— Неделю назад я даже не знала о его существовании.
— Миа — серьезно сказал Папа — когда тебе было три года, ты, бывало, просто умоляла меня рассказывать тебе сказку про Джо.
— А теперь я этого не помню — заявила я — Сейчас ты мне расскажешь о нем?
И Папа рассказал мне о брате. По его словам, мы были похожи — и внешне, и внутренне.
Матери я не сказала ничего. Тут был какой-то барьер: я не могла говорить с ней на серьезные темы. Единственным человеком, кроме Папы, которого я посвятила во все, был Джимми, и он заметил, что, может быть, я не помнила о брате потому, что не хотела о нем помнить… И возможно, «находка» записей в Анналах тоже не была такой уж случайностью. Сначала меня это взбесило, но затем я подумала, что в словах его есть доля истины. Но с Джимми мы два дня не разговаривали.
И вот тут-то, размышляя над психологическими категориями, я задумалась о матери: почему она держит меня на расстоянии вытянутой руки? Почему она чувствовала себя несчастной, когда я жила с ней? И я решила, что, видимо, причиной тому являюсь не я сама, Миа Хаверо, как личность; из колеи ее выбивает самый факт моего существования, и она до сих пор переживает смерть Джо, хотя прошло уже столько лет. Это было похоже на правду.
Не могу сказать, что я полюбила ее сильнее, но мы сумели наладить друг с другом более теплые отношения.
За ту зиму изменилось еще кое-что. Мое мировоззрение. Это стало прямым результатом написанных мною и Джимми работ по этике.
Моя работа представляла собой сравнительный анализ полудюжины этических систем. Главное внимание я уделяла их недостаткам, заканчивая утверждением, что, хотя это и не бросается в глаза, все рассматриваемые этические системы создавались, так сказать, постфактум. То есть люди всегда поступают так, как они склонны поступать, но затем им обязательно хочется почувствовать собственную правоту, а некоторым нужно самооправдаться, и поэтому они изобретают этические системы, подгоняя их под свои склонности. Конечно, здесь нужно учесть, что, хоть я и находила выражения типа «Человечество — цель, а не средство» совершенно очаровательными, но ни одной этической системы, которая удовлетворяла бы моим собственным наклонностям, я не нашла.
Джимми пошел по иному пути. Вместо того, чтобы критиковать чужие этические системы, он попытался сформулировать свою. Она была гуманистической, но кардинально отличалась от исследованных мной. Джимми утверждал, что истинная гуманность является благоприобретаемой, но не наследуемой. К этому утверждению можно было придраться, если бы не главный козырь Джимми: он говорил скорее о категориях отношения к жизни, но не постулировал принципы. Для принципов слишком легко найти исключения. Слушая Джимми, я испытывала все возрастающее беспокойство. Не от того, что он говорил, это вполне соответствовало его взглядам на вещи, но из-за того, какого типа работу он написал. Он-то написал, а я, которая собиралась стать синтезатором, которая собиралась строить замки из отдельных кирпичиков, этого не сделала. Тут и дошло до меня, что я не делала этого никогда. Изготовление значков, постройка хижин, сборка чего угодно — все это было не по моей части, не было здесь ни грамма моей инициативы. И мне давным-давно следовало это понять.
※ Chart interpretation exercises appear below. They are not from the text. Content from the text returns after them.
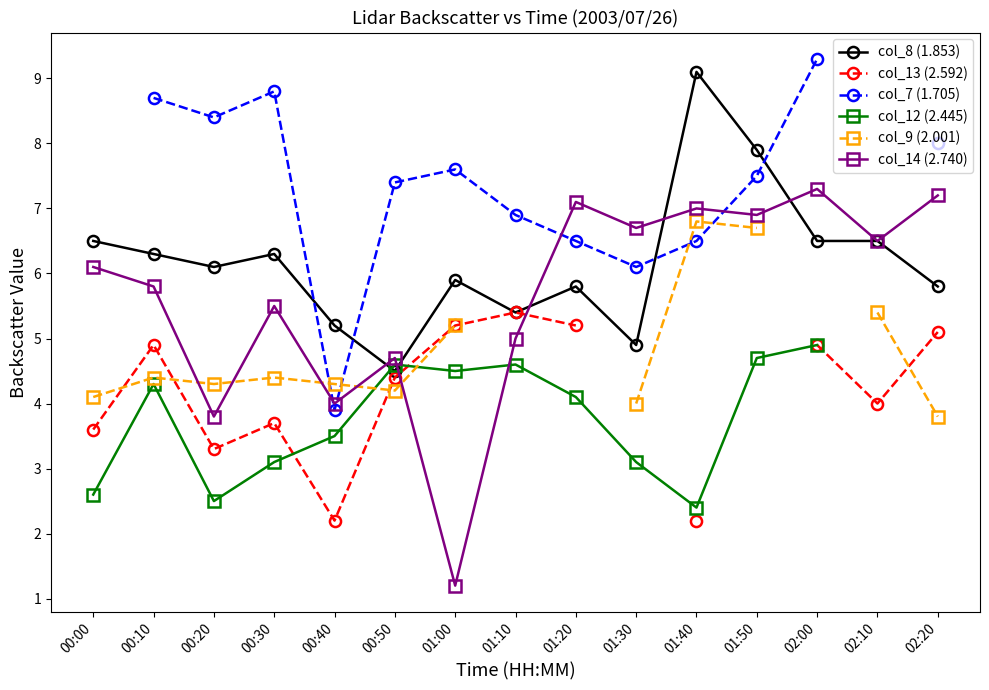

How many times do col_9 (2.001) and col_13 (2.592) cross each other?

4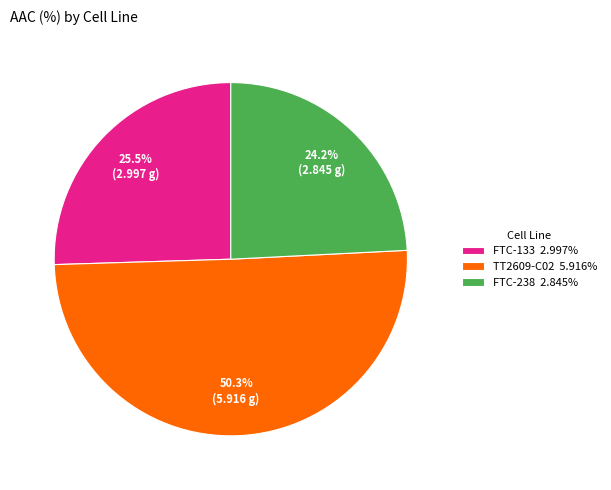

What is the largest slice in the pie chart?

TT2609-C02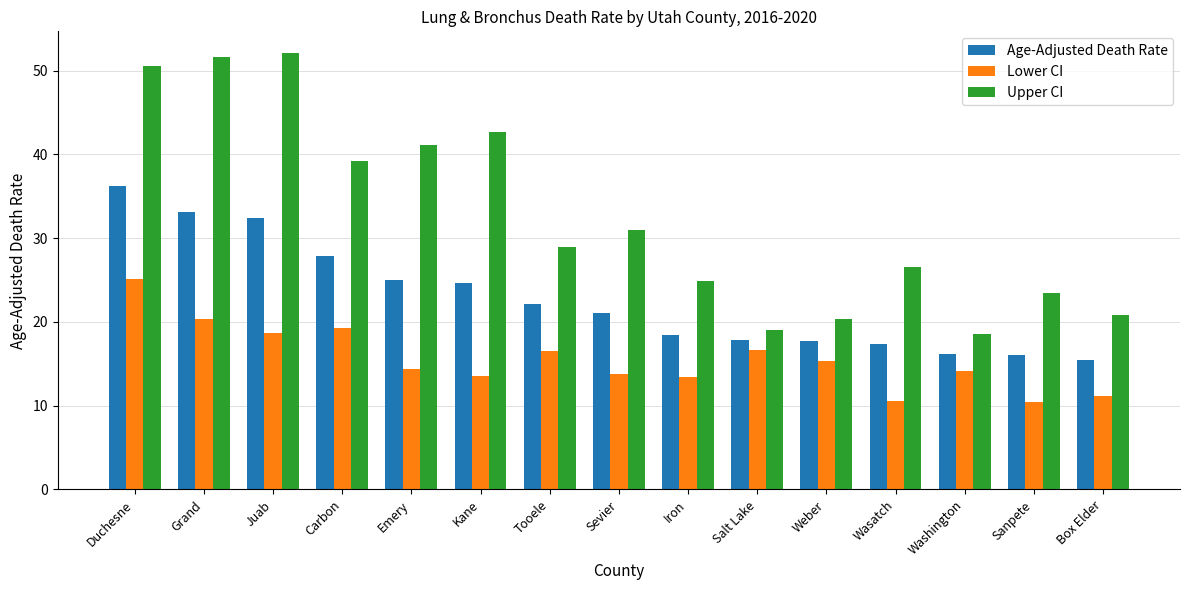

Which category has the highest value in the Lower CI series?

Duchesne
Я не строитель, подумала я. И даже не настройщик. Это было мгновение чистого, необъяснимого откровения.
— Давайте теперь обсудим — предложил мистер Мбеле, когда Джимми закончил — Какие замечания приходят в голову тебе, Миа?
— Ладно — сказала я. И повернулась к Джимми — Почему ты хочешь стать именно ординологом?
Он:
— А почему ты хочешь стать синтезатором?
Я замотала головой.
— Я спрашиваю серьезно. Мне нужен ответ.
— Не вижу смысла отвечать. Какое отношение это имеет к этике? И вообще, о чем мы говорим?
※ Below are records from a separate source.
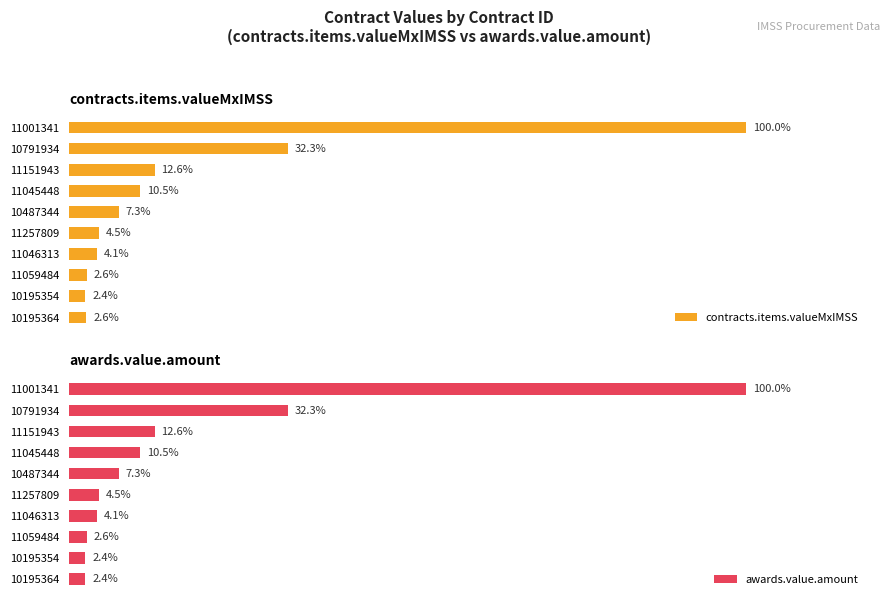

Reading right to left, what are all the values shown in this chart?

contracts.items.valueMxIMSS: 3975.0	3752.4	4071.6	6414.8	6907.8	11368.0	16286.4	19585.4	50019.2	155046.5
awards.value.amount: 3752.4	3752.4	4071.6	6414.8	6907.8	11368.0	16286.4	19585.4	50019.2	155046.5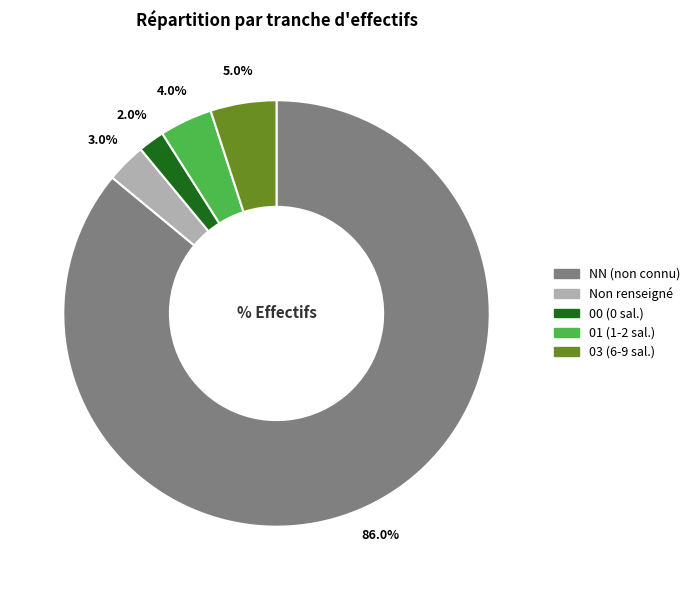

To the nearest percent, what is the average slice percentage?

20%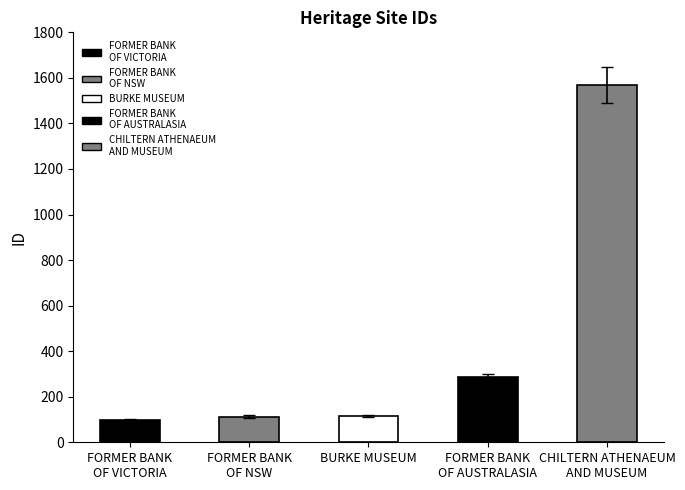

Reading right to left, extract all data points from this chart.

CHILTERN ATHENAEUM
AND MUSEUM=1570	FORMER BANK
OF AUSTRALASIA=287	BURKE MUSEUM=116	FORMER BANK
OF NSW=112	FORMER BANK
OF VICTORIA=98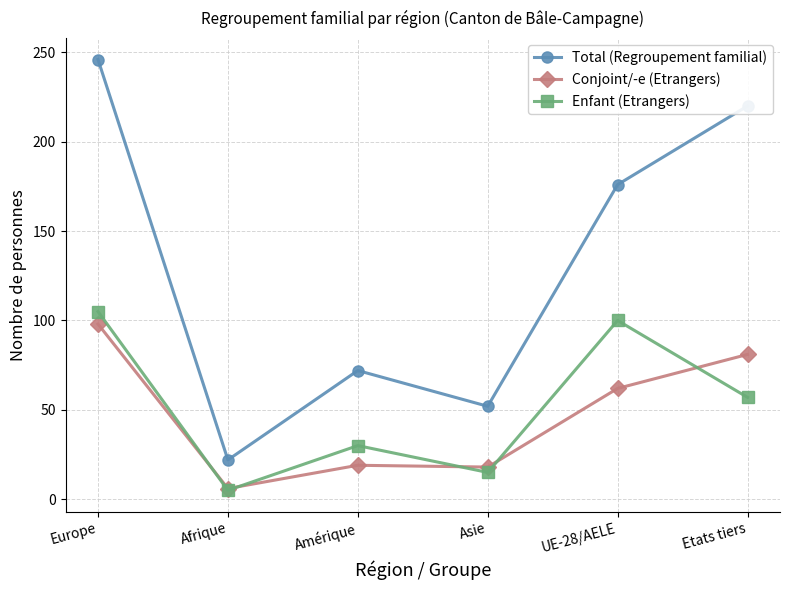

True or false: Enfant (Etrangers) and Total (Regroupement familial) intersect in this chart.

False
— К этике никакого — ответила я — Но это имеет отношение к твоей работе. Ты не слушал самого себя.
— Миа, может быть, ты выразишься попонятнее? — попросил мистер Мбеле — Я не уверен, что поспеваю за ходом твоих мыслей.
— Просто я задумалась о том, какую работу проделал Джимми, и какую — я. У нас был свободный выбор. И если бы Джимми действительно хотел стать ординологом, он написал бы работу вроде моей, критическую. А я, если бы действительно была создана для профессии синтезатора, написала бы работу как у Джимми, творческую. То есть все наоборот…
— Понимаю — кивнул мистер Мбеле — Пожалуй, ты права.
— Но я-то хочу быть ординологом — возразил Джимми.